DOCUMENT:
Based on this simple process, we can understand the meaning of the command line flags which the program will accept:

Apart from the command line options, CMFC will also take one mandatory argument, the input file from which to read the CMF.

Example usage of CMFC

Say you have an input file, input.cmf, and you want an output file, output.html, with a stylesheet, style.css, applied to it. In order to create it, you would invoke the following command:

$ cmfc -o output.html -s style.css input.cmf

Pretty simple.

CMF tutorial

Paragraphs

Paragraphs can either be initiated through a double-linebreak or by placing four consecutive space characters at the beginning of a line. I prefer to use the four consecutive spaces, since that's pretty much the reason CMF/CMFC were created to begin with.

Example paragraph:

Lorem ipsum dolor sit amet, consectetur adipiscing elit, sed do eiusmod tempor incididunt ut labore et dolore magna aliqua. Ut enim ad minim veniam, quis nostrud exercitation ullamco laboris nisi ut aliquip ex ea commodo consequat. Duis aute irure dolor in reprehenderit in voluptate velit esse cillum dolore eu fugiat nulla pariatur.

Titles

Titles of various sizes can be created by using = immediately after a double-linebreak. Similar to Markdown, the number of =s corresponds to the HTML header size. That is, more =s means a smaller header (unless the style file specifies otherwise).

Example titles:

=Size 1 title ==Size 2 title ===Size 3 title

Ordered and unordered lists

Ordered and unordered lists can be created by using a # or a * immediately after a double-linebreak, respectively. This was inspired by Wiki syntax, which will often do something similar. The level of nesting is specified by the number of consecutive #s or *s. Each following element in the list is specified by placing a #/* at the beginning of the line.

RECORDED INFORMATION:
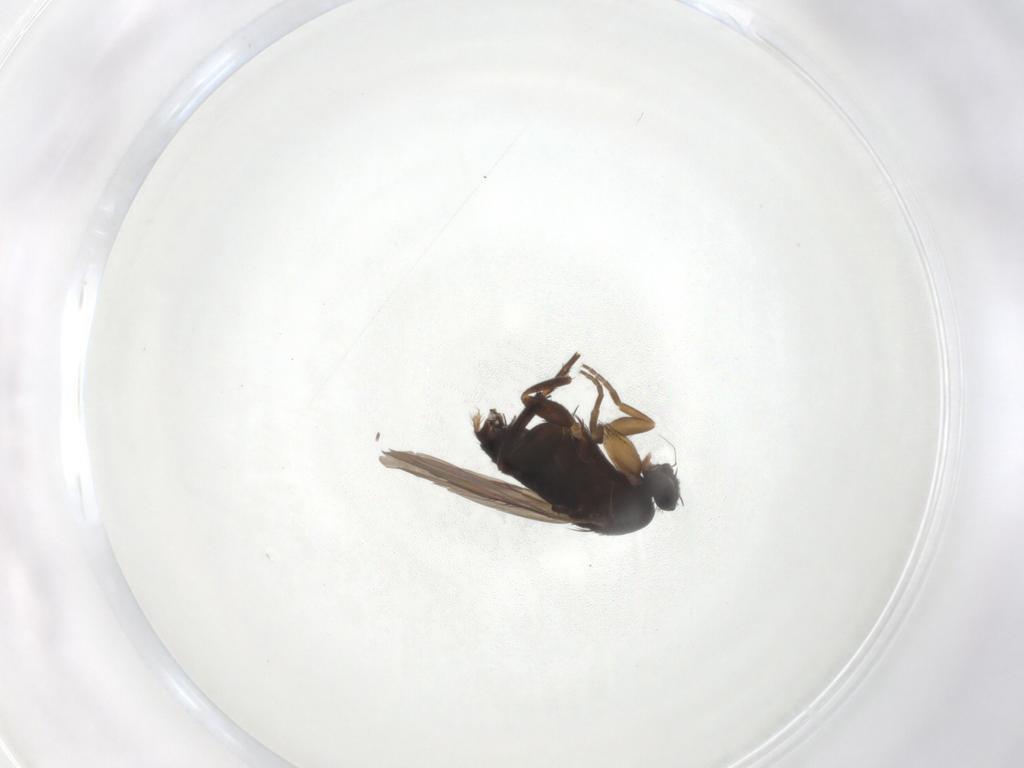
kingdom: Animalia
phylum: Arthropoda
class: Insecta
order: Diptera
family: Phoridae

* * *

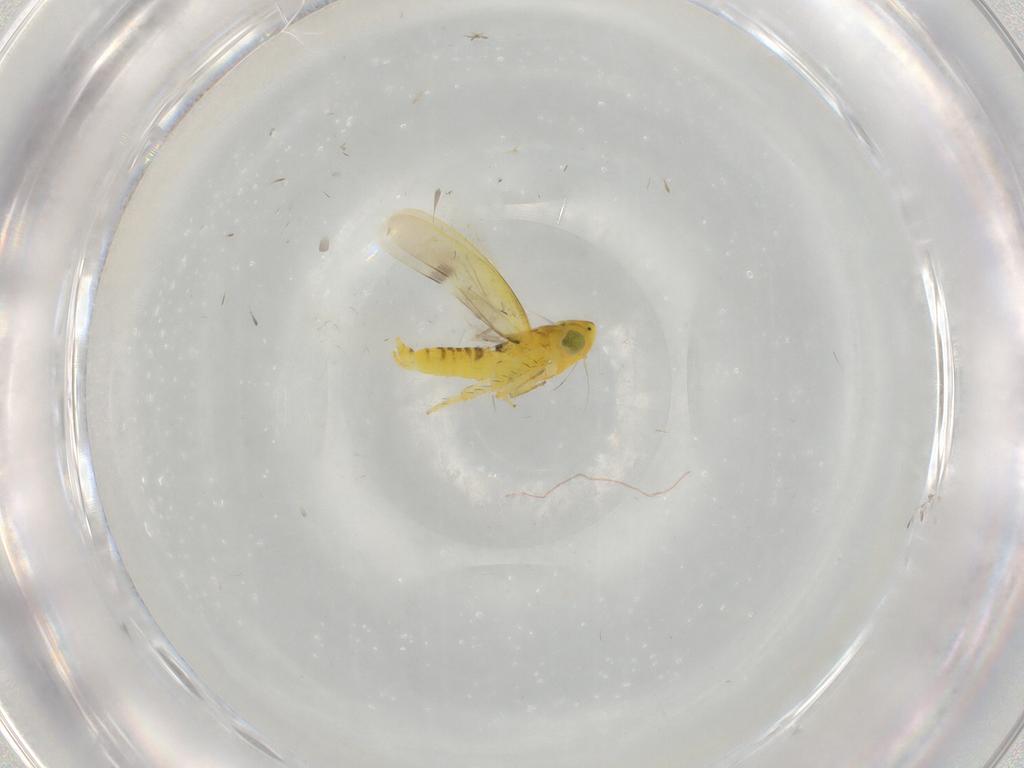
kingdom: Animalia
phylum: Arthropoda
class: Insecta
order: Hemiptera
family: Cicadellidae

WORK TO BE COMPLETED:
Reproduce the part of the CMFC documentation starting at "Based on this" and ending at "read the CMF.".

RESPONSE:
Based on this simple process, we can understand the meaning of the command line flags which the program will accept:

Apart from the command line options, CMFC will also take one mandatory argument, the input file from which to read the CMF.